Neither 1914 nor 1940
Mike Macnair interrogates the bogus claims made by Paul Mason and Alex Callinicos about imperialism and the Ukraine war
Should we think of the war in Ukraine as an anti-fascist war and support the ‘Ukrainian resistance’? Or should we think of it as an inter-imperialist war, like 1914-18, and train our arguments (which are all we have to offer, given the weakness of the left) mainly on ‘our own side’: that is, Nato?
Paul Mason argues the first ‘anti-fascist’ position in ‘Learning to say “goodbye, Lenin”’ (February 20), which is a reply to the SWP’s International Socialist Tendency February 16 statement on the Ukraine crisis.
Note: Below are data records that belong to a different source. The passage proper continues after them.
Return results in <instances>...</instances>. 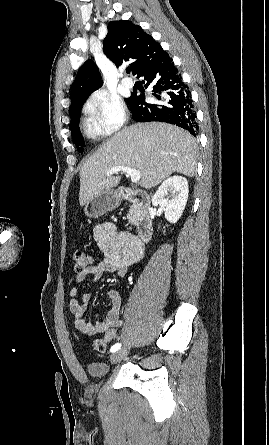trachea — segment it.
Returning a JSON list of instances; mask_svg holds the SVG:
<instances>
[{
  "label": "trachea",
  "instance_id": "trachea-1",
  "mask_svg": "<svg viewBox=\"0 0 269 445\" xmlns=\"http://www.w3.org/2000/svg\"><path fill=\"white\" fill-rule=\"evenodd\" d=\"M126 72L129 74V73H130V68H127V69H126Z\"/></svg>",
  "mask_w": 269,
  "mask_h": 445
}]
</instances>
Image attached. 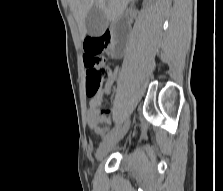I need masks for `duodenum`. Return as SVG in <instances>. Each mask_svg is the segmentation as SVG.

Socialist Worker for February 21 carried a substantial reply to Mason by Alex Callinicos: ‘Ukraine and imperialism’.1 Subsequent Socialist Worker pieces follow the same line; in particular, Callinicos’s ‘Fight imperialism - the real cause of war’ (February 28) draws a direct parallel with Tony Cliff’s 1950 characterisation of the Korean war as an inter-imperialist war between the USA and USSR. And the March 1 ‘Five reasons why we oppose the war in the Ukraine’ characterises the Russia-Ukraine conflict as “imperialist”, merely because it is concerned with “competition between rival governments”.
Mason’s argument is merely a repetition of the ‘anti-fascism’ of the Eustonites and other ‘left’ supporters of the invasion of Iraq; with a colour of Marxism, using the claim that “the truth is always concrete” to accuse the IST of holding a merely “abstract” position, and of repeating the error of the Trotskyists in failing to take an anti-fascist pro-war position in 1939.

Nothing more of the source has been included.